8. So isch no au wieder
There are two sides to every coin
There are many aspects to consider when making a decision. Swabians need time to think. It’s a complex process to come up with an answer or solution for a problem.
Swabians always try to look at things from different angles. Opinions differ and usually, there are advantages and disadvantages to every decision.
The sentence “So isch no au wieder” is the legacy of the Swabian philosopher Georg Wilhelm Friedrich Hegel. For Hegel, complex problems cannot be solved by picking the one right solution. Instead, the best way to solve these problems is by incorporating all the different approaches into one wholesome solution.
You can’t solve complex problems by the logic of “either this or that”. Instead, the most wholesome and productive approach is: “this as well as that”. Let all the different viewpoints and ideas be part of your solution.
“You can either have a family or focus on your career.” – This is not how it works in Swabia. Swabians say: “You can have a family as well as a fulfilling career.” Swabians are more optimistic than you might assume given all the prejudices and stereotypes about Germans.

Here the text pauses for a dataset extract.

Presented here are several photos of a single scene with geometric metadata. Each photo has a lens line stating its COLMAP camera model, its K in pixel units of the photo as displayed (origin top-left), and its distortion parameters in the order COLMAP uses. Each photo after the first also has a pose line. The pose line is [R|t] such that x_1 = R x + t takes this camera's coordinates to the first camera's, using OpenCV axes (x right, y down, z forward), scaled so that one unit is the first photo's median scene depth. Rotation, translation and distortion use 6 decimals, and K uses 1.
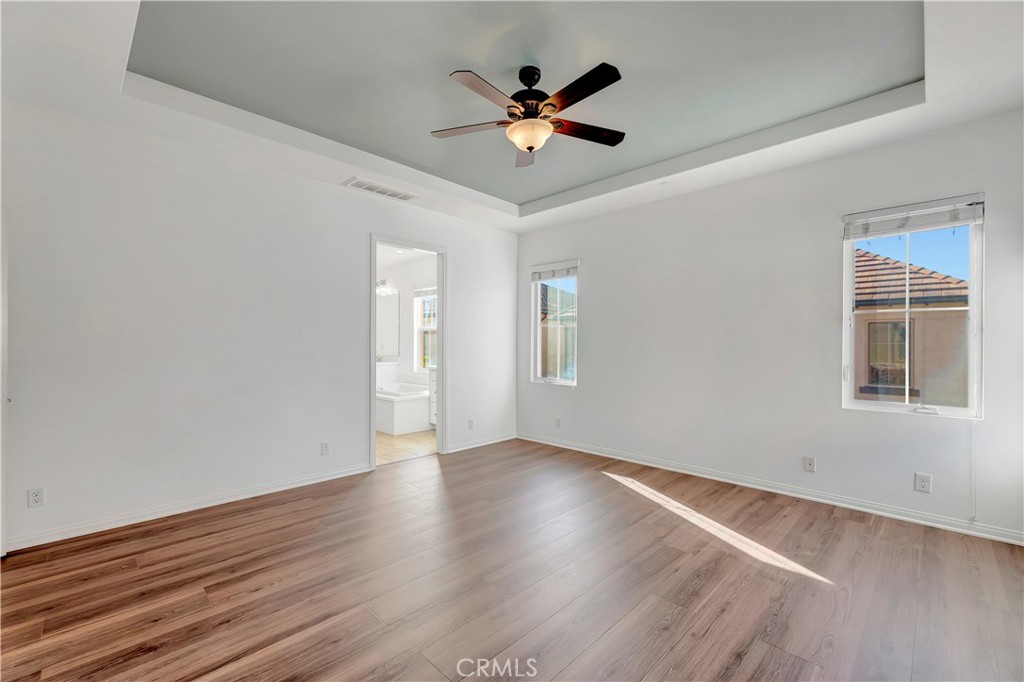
lens RADIAL K [[428.0, 0, 512.3], [0, 428.0, 341.3], [0, 0, 1]] dist [0.003256, 0.000361]
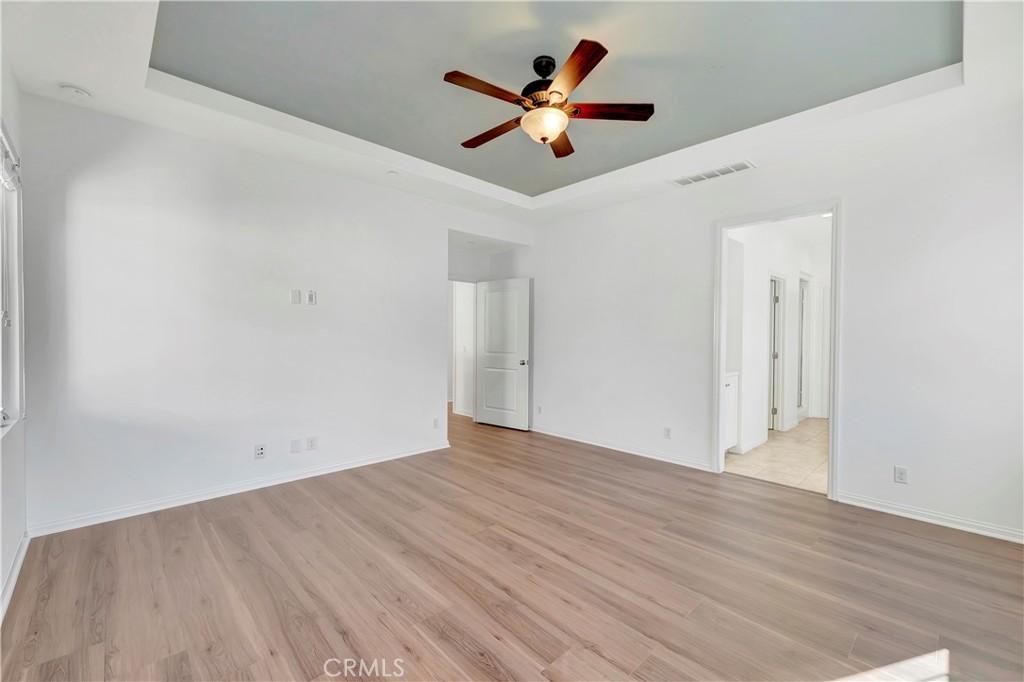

9. Da sagsch am beschta nix, na kommsch en nix nei
Sometimes it’s best to remain silent so you don’t get involved
Sometimes it’s not worth getting involved in other people’s problems. It just drowns your energy, makes you feel miserable, and you might upset some other people that you didn’t want to upset in the first place.
If there’s a conflict between two people, Swabians will typically not cheer for one side. At least not in public. In that regard, Swabians are very diplomatic. They don’t want to risk their good relationship with either side. If it’s a personal problem between two people, most Swabians don’t want to get involved.
Social harmony is very important in Swabia. If everything is going well, why would you be looking for trouble by stating a controversial opinion? Oftentimes, it’s best to remain quiet about some things that bother you to keep everything in harmony and to protect yourself from trouble.
10. Gscheiter mr denkt alles, was mr sagt, als mr sagt alles was mr denkt
It’s better to believe everything you say than to say everything that you think
We have a lot of bad and harmful thoughts that we will later regret saying. Remember, social harmony is important. If you have some controversial opinions, it’s sometimes better to hold back if your opinion only serves to anger the opposite side.
You don’t need to talk a lot in Swabia. It’s better to talk up when you have had some time to think about your ideas. What you say should be well thought out and also have some substance. Swabians don’t trust and like people who talk without thinking about the impact of their words. Words can hurt, words can anger, and they might not serve your intention.
In Swabia, people say that Northern Germans talk faster than they think. Especially politicians are masters at stating things without a second thought. In Swabia, it’s often preferable to hold back than to say something stupid.